The new, 85-page Climate Action KC Plan outlines a number of ways cities and other organizations can help the Kansas City region get greenhouse gas emissions to net zero by 2050. One way is to diversify energy generation by making solar energy more accessible to residents through policies. File photo.

The Roeland Park city council on Monday evening discussed two items related to solar energy: a solar-ready ordinance and pursuing the installation of solar voltaic energy systems at public facilities.

Solar energy is on the rise in northeast Johnson County, with less restrictions on residential solar panel arrays and the inclusion of solar panel arrays at public buildings, such as the plans to include an array at the new Prairie Village public works facility. Although the city council didn’t take any action on either item on Monday, the discussion around both items will move forward as a result of the meeting.


The solar-ready ordinance the city council discussed would require new construction projects — including residential and commercial — to be designed with a roof and electrical system to be ready for a solar panel array if the owner chooses to take that route. The ordinance would not require a solar panel array to be included in construction.

Additionally, the ordinance would be solely for new construction, such as a new home or a new office building. Detached garages and sheds would also be subject to the solar-ready ordinance, according to city documents. Mayor Mike Kelly said the solar-ready ordinance could save homeowners approximately $4,000 and commercial building owners approximately $25,000.

Climate Action KC leader and Roeland Park Mayor Mike Kelly said the benefits of both solar energy items go beyond the environment.

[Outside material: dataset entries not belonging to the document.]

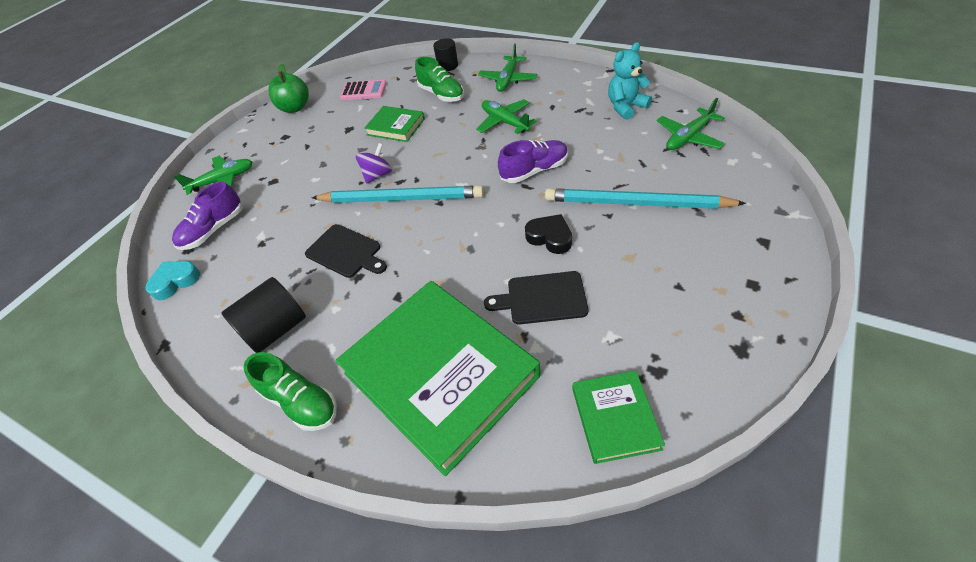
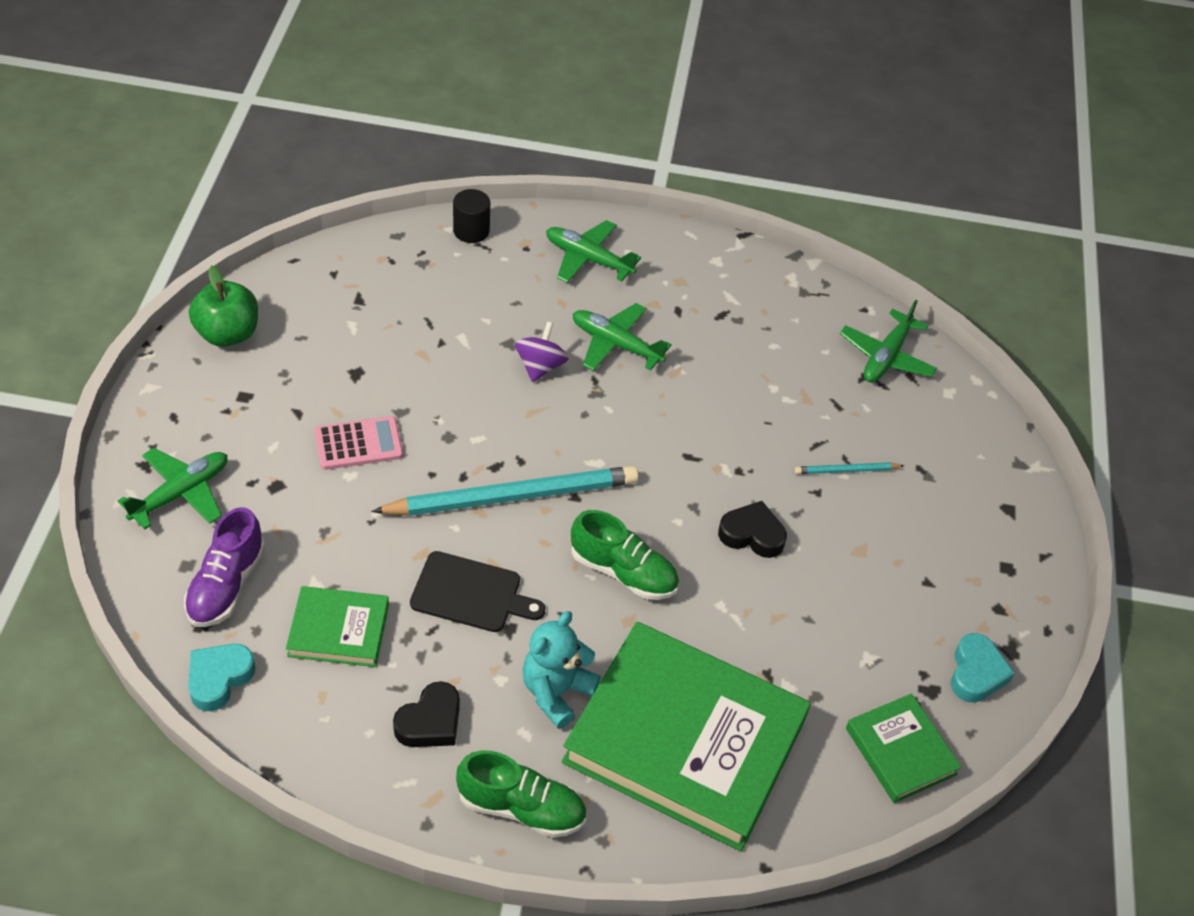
camera: 30 degrees left, 0 degrees up
(276, 329) = (430, 722): black cylinder -> black heart
(363, 91) = (341, 291): pink calculator -> pink calculator (358, 444)
(378, 175) = (454, 458): purple spinning top -> purple spinning top (540, 366)
(396, 127) = (439, 364): green book -> green book (338, 630)
(441, 94) = (488, 293): green shoe -> green shoe (623, 572)
(508, 80) = (588, 259): green plane -> green plane turned 120 degrees clockwise
(534, 171) = (693, 430): purple shoe -> none
(542, 298) = (772, 622): black cutting board -> none
(625, 107) = (787, 307): turquoise teddy bear -> turquoise teddy bear (556, 692)
(636, 203) = (846, 470): turquoise pencil -> turquoise pencil, size x0.43
(703, 364) = (976, 673): none -> turquoise heart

“As you all know, I’m passionate about the environment and we’ve made some great progress in the city of Roeland Park,” Kelly said. “But it really goes towards the opportunity to not only reduce or emissions level and improve air quality, but to provide good, new structures in the city of Roeland Park. I believe it would be a good ordinance.”

City Administrator Keith Moody said there aren’t any actual construction costs or additional expenses associated with the ordinance. The city already requires an architectural seal on new construction, and this would require the architect to sign off that the roof is sufficient to support a system in the future.

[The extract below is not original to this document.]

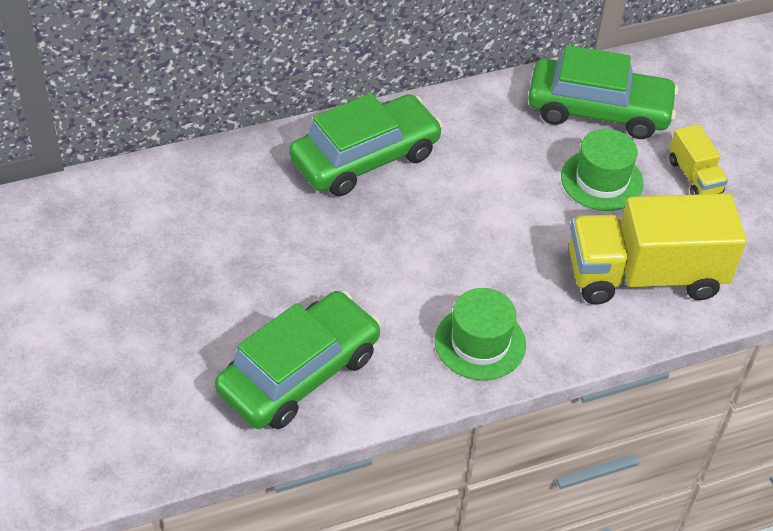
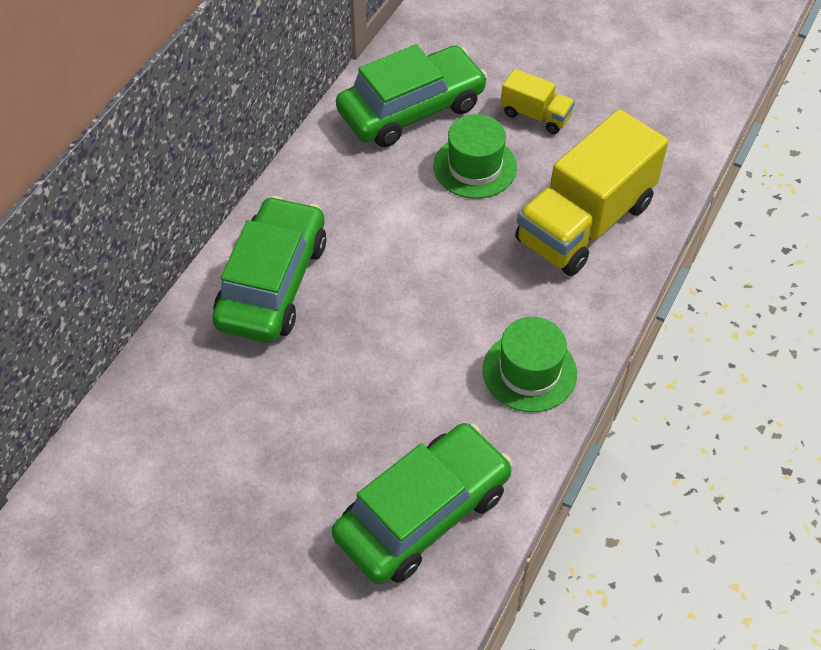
camera: 40 degrees left, 5 degrees up
(299, 373) = (423, 513): green car -> green car turned 45 degrees clockwise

Councilmember Jim Kelly said he is against the ordinance being enforced for residents until the city further explores universal design, which he said is not required for new construction. The city council agreed to have the city staff put together a proposed ordinance and to discuss it at a future governing body workshop meeting.


In addition to a solar-ready ordinance, the city council discussed pursuing the installation of solar voltaic energy systems at two of the city’s public facilities: city hall and the community center. Moody said the city gathered preliminary information that indicates the two buildings have solar generating potential, and was seeking direction on whether or not to pursue it.

The solar voltaic energy systems would be mounted on parking canopies or the roof at both facilities, according to city documents. The parking areas for both buildings are scheduled for improvement in 2020, and with federal tax incentives in place to allow the city to start saving money immediately, Mayor Kelly said time is of the essence.

“Over the life of the photovoltaic panels, over 20 years savings [are] in the hundreds of thousands of dollars,” Mayor Kelly said. “From a financial resources perspective, we would be doing our residents a disservice by not doing our due diligence with this project.”

Other municipalities such as Shawnee, Lee’s Summit, Liberty and Independence have similar installations, Mayor Kelly said. Jim said he thinks it’s a great idea, but his concern is who would maintain the installations, to which Mayor Kelly said it depends on how its financed. If the city chooses to own the equipment, it’s the city’s responsibility; if the city partners with a company that installs it, that company would take on responsibility.

The city council agreed to move forward with the Request for Proposals process in an effort to explore this further, and get price points from other firms.